Au-delà de l’évènement du 10/24 avril, une réflexion devrait donc démarrer sur la dynamique en cours, qui témoigne d’une aspiration profonde au changement social et à la transition écologique. Celle-ci est semble-t-il surtout portée par les jeunes générations urbaines et les classes moyennes avec un niveau plus élevé d’éducation, dont une partie ne se satisfait pas du manque de perspectives à moyen et long terme. La conscience aiguë des dégâts environnementaux à venir, le sentiment de baisse avérée des revenus réels (que traduit notamment la revendication sur le pouvoir d’achat) et le constat de blocage des structures sociales, qui induit en conséquence la crainte d’un possible déclassement dans un monde en perdition, se sont révélés moteurs. Parallèlement, le fameux effet du « vote utile » semble avoir catalysé ces peurs sous-jacentes et accéléré le processus de recomposition en faveur du mouvement le plus dynamique ou qui semble offrir le plus de perspectives… Les jeux ne sont pas encore faits !
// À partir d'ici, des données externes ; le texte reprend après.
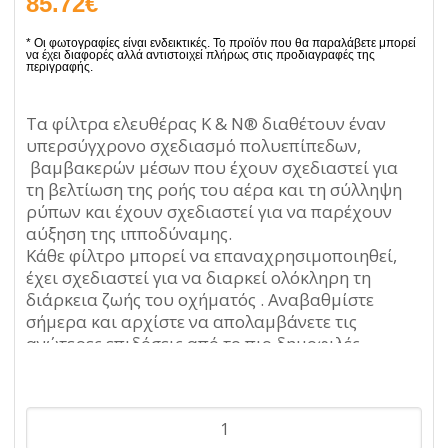
85.72
€
Τα φίλτρα ελευθέρας K & N® διαθέτουν έναν
υπερσύγχρονο σχεδιασμό πολυεπίπεδων,
βαμβακερών μέσων που έχουν σχεδιαστεί για
τη βελτίωση της ροής του αέρα και τη σύλληψη
ρύπων και έχουν σχεδιαστεί για να παρέχουν
αύξηση της ιπποδύναμης.
Κάθε φίλτρο μπορεί να επαναχρησιμοποιηθεί,
έχει σχεδιαστεί για να διαρκεί ολόκληρη τη
διάρκεια ζωής του οχήματός . Αναβαθμίστε
σήμερα και αρχίστε να απολαμβάνετε τις
ανώτερες επιδόσεις από το πιο δημοφιλές
προϊόν της K & N®.
Φίλτρο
[1] Un intervalle de confiance d’un point de % lui donne 95 % de chance d’être compris entre 16,5 % et 18,5 %.

[2] Le programme de Bad Godesberg du Parti social-démocrate d'Allemagne (SPD) fut voté en 1959 avec une large majorité lors d'un congrès extraordinaire dans cette ville de Rhénanie Westphalie, près de Bonn. Il marqua une rupture avec les programmes officiels antérieurs du parti, et rejeta formellement le marxisme. Il reconnaît l'économie de marché et se dit lié au peuple entier, non aux seuls travailleurs. C’est le modèle que suivit, avec retard, le PS français dans les années 1980.

[3] il faut remarquer toutefois que lors de la campagne du 1er tour de 2017, J.L. Mélenchon n’était qu’en 4ème position, et que son concurrent immédiatement au-dessus, François Fillon, ne disposait que d’une avance de 153.044 voix.

[4] Jérôme Fourquet, le directeur du département Opinion de l’IFOP, expliquait notamment le 12 avril 2022 dans les colonnes du grand quotidien régional Ouest-France que deux France s’opposent avec un duel Front républicain/Front anti-Macron.

[5] Je précise qu’il s’agit des résultats complets, proclamés par le Conseil Constitutionnel, et relevés à la date du 14 avril du fait des petites erreurs et corrections qui sont souvent apportées aux chiffres dans les premiers jours après les élections.

[6] Il faut rappeler que la combinaison de l’abstention (croissante) et du vote blanc et nul (probablement en forte hausse) vont très certainement saper une bonne part de la légitimité du gagnant ou de la gagnante, qui aura un très faible % des inscrits.

[7] Rappelons que contrairement aux DOM, qui sont des départements français à part entière, les Territoires d’Outre-Mer sont des collectivités spécifiques qui élisent néanmoins le Président de la République française. Malgré des changements de dénomination et certains statuts (Mayotte par exemple), il existe d’autres territoires particuliers comme les TAAF.

[8] La signification de ces cas particuliers demanderait une étude spécifique, que je ne peux entreprendre ici.

[9] J’ai toujours pensé à ce propos que sa réputation négative n’était qu’en partie imputable à son mauvais caractère, et qu’en réalité les traitements de type bouc émissaire vont disparaître avec son départ de la scène, après qu’il a accompli son rôle.